Die SPD strebt eine Reform von Hartz IV an. Wie sollte die aussehen? Wenn Sie sagen, dass viele der Hartz-IV-Bezieher arbeiten und dennoch eine Sicherung des Existenzminimums benötigen, zeigt dies, dass offenbar bei den Löhnen Handlungsbedarf besteht?
Schneider: So ist es. Wenn wir über eine Reform von Hartz IV sprechen, steht im Zentrum, dass sich die Regelsätze endlich erhöhen müssen, um tatsächlich existenzsichernd zu sein. Eine Anhebung von derzeit 424 auf 570 Euro halten wir für zwingend notwendig. Zudem fordern wir die Abschaffung der Sanktionen und die Einführung eines Rechts auf Arbeit, auch für die Langzeitarbeitslosen. Wer arbeiten will, muss auch arbeiten können. Und wenn der erste Arbeitsmarkt das nicht schafft, muss es ein öffentlich geförderter Arbeitsmarkt möglich machen. Das bedeutet eine Verzahnung von öffentlich geförderter und sozialer Arbeit, im Notfall flankiert von Schuldner- oder Suchtberatung. Das heißt für uns Fördern. Fördern darf kein Alibi sein für sinnlose Maßnahmen, die ohne Erfolg bleiben, sondern ein echter öffentlich geförderter zweiter Arbeitsmarkt.
Müssten sich die Regelsätze nicht an den tatsächlichen Lebenshaltungs- und Wohnkosten orientieren – München ist nun mal nicht die Uckermark?
Schneider: Die großen Diskrepanzen haben vor allem mit den Wohnkosten zu tun. Die Lebenshaltungskosten unterscheiden sich so groß nicht, die Preise bei den Discountern sind in ganz Deutschland relativ gleich. Es sind die Mieten und in letzter Zeit auch die Energiekosten, die zu Buche schlagen. Da sagen wir: Die Mieten müssen in voller Höhe übernommen werden, was derzeit faktisch nicht der Fall ist. Es kann nicht sein, das man vom Hartz-IV-Regelsatz auch noch einen Teil der Miete bezahlen muss. Damit hätte man den Ausgleich geschaffen zwischen teuren Städten und Ballungsräumen und billigeren Regionen.

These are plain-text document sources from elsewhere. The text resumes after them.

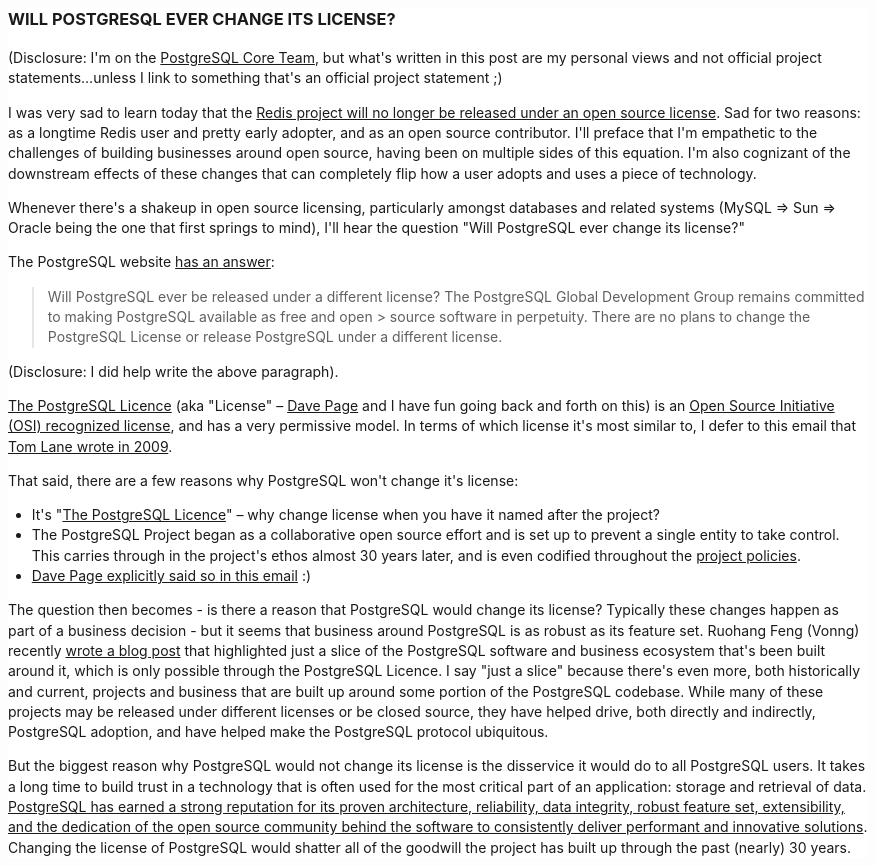 ### WILL POSTGRESQL EVER CHANGE ITS LICENSE?

(Disclosure: I'm on the [PostgreSQL Core Team](https://www.postgresql.org/developer/core/), but what's written in this post are my personal views and not official project statements…unless I link to something that's an official project statement ;)

I was very sad to learn today that the [Redis project will no longer be released under an open source license](https://redis.com/blog/redis-adopts-dual-source-available-licensing/). Sad for two reasons: as a longtime Redis user and pretty early adopter, and as an open source contributor. I'll preface that I'm empathetic to the challenges of building businesses around open source, having been on multiple sides of this equation. I'm also cognizant of the downstream effects of these changes that can completely flip how a user adopts and uses a piece of technology.

Whenever there's a shakeup in open source licensing, particularly amongst databases and related systems (MySQL => Sun => Oracle being the one that first springs to mind), I'll hear the question "Will PostgreSQL ever change its license?"

The PostgreSQL website [has an answer](https://www.postgresql.org/about/licence/):

> Will PostgreSQL ever be released under a different license? The PostgreSQL Global Development Group remains committed to making PostgreSQL available as free and open > source software in perpetuity. There are no plans to change the PostgreSQL License or release PostgreSQL under a different license.

(Disclosure: I did help write the above paragraph).

[The PostgreSQL Licence](https://www.postgresql.org/about/licence/) (aka "License" – [Dave Page](https://pgsnake.blogspot.com/) and I have fun going back and forth on this) is an [Open Source Initiative (OSI) recognized license](https://opensource.org/license/postgresql), and has a very permissive model. In terms of which license it's most similar to, I defer to this email that [Tom Lane wrote in 2009](https://www.postgresql.org/message-id/1776.1256525282@sss.pgh.pa.us).

That said, there are a few reasons why PostgreSQL won't change it's license:

- It's "[The PostgreSQL Licence](https://www.postgresql.org/about/licence/)" – why change license when you have it named after the project?
- The PostgreSQL Project began as a collaborative open source effort and is set up to prevent a single entity to take control. This carries through in the project's ethos almost 30 years later, and is even codified throughout the [project policies](https://www.postgresql.org/about/policies/).
- [Dave Page explicitly said so in this email](https://www.postgresql.org/message-id/937d27e10910260840s1d28aab2o799f2c58d14dfb1e@mail.gmail.com) :)

The question then becomes - is there a reason that PostgreSQL would change its license? Typically these changes happen as part of a business decision - but it seems that business around PostgreSQL is as robust as its feature set. Ruohang Feng (Vonng) recently [wrote a blog post](https://medium.com/@fengruohang/postgres-is-eating-the-database-world-157c204dcfc4) that highlighted just a slice of the PostgreSQL software and business ecosystem that's been built around it, which is only possible through the PostgreSQL Licence. I say "just a slice" because there's even more, both historically and current, projects and business that are built up around some portion of the PostgreSQL codebase. While many of these projects may be released under different licenses or be closed source, they have helped drive, both directly and indirectly, PostgreSQL adoption, and have helped make the PostgreSQL protocol ubiquitous.

But the biggest reason why PostgreSQL would not change its license is the disservice it would do to all PostgreSQL users. It takes a long time to build trust in a technology that is often used for the most critical part of an application: storage and retrieval of data. [PostgreSQL has earned a strong reputation for its proven architecture, reliability, data integrity, robust feature set, extensibility, and the dedication of the open source community behind the software to consistently deliver performant and innovative solutions](https://www.postgresql.org/about/). Changing the license of PostgreSQL would shatter all of the goodwill the project has built up through the past (nearly) 30 years.
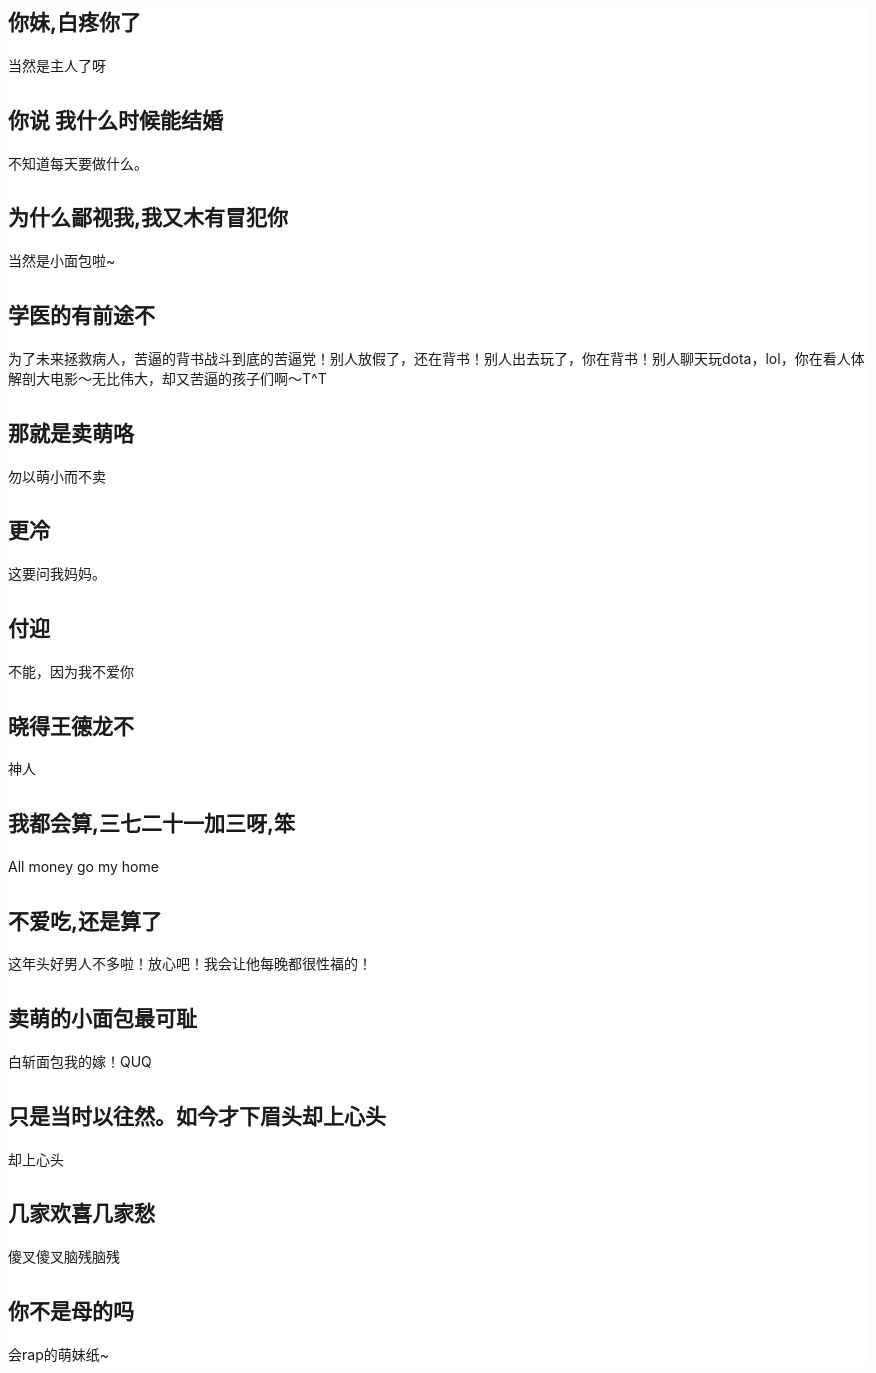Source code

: ## 你妹,白疼你了
当然是主人了呀

## 你说 我什么时候能结婚
不知道每天要做什么。

## 为什么鄙视我,我又木有冒犯你
当然是小面包啦~

## 学医的有前途不
为了未来拯救病人，苦逼的背书战斗到底的苦逼党！别人放假了，还在背书！别人出去玩了，你在背书！别人聊天玩dota，lol，你在看人体解剖大电影～无比伟大，却又苦逼的孩子们啊～T^T

## 那就是卖萌咯
勿以萌小而不卖

## 更冷
这要问我妈妈。

## 付迎
不能，因为我不爱你

## 晓得王德龙不
神人

## 我都会算,三七二十一加三呀,笨
All money go my home

## 不爱吃,还是算了
这年头好男人不多啦！放心吧！我会让他每晚都很性福的！

## 卖萌的小面包最可耻
白斩面包我的嫁！QUQ

## 只是当时以往然。如今才下眉头却上心头
却上心头

## 几家欢喜几家愁
傻叉傻叉脑残脑残

## 你不是母的吗
会rap的萌妹纸~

Zur Person: Ulrich Schneider, 60 Jahre alt und promovierter Erziehungswissenschaftler, ist seit 1999 Hauptgeschäftsführer des Deutschen Paritätischen Wohlfahrtsverbandes. Diesem gehören mehr als 10.000 Vereine, Organisationen, Einrichtungen und Initiativen an, die das Spektrum sozialer Arbeit in Deutschland repräsentieren.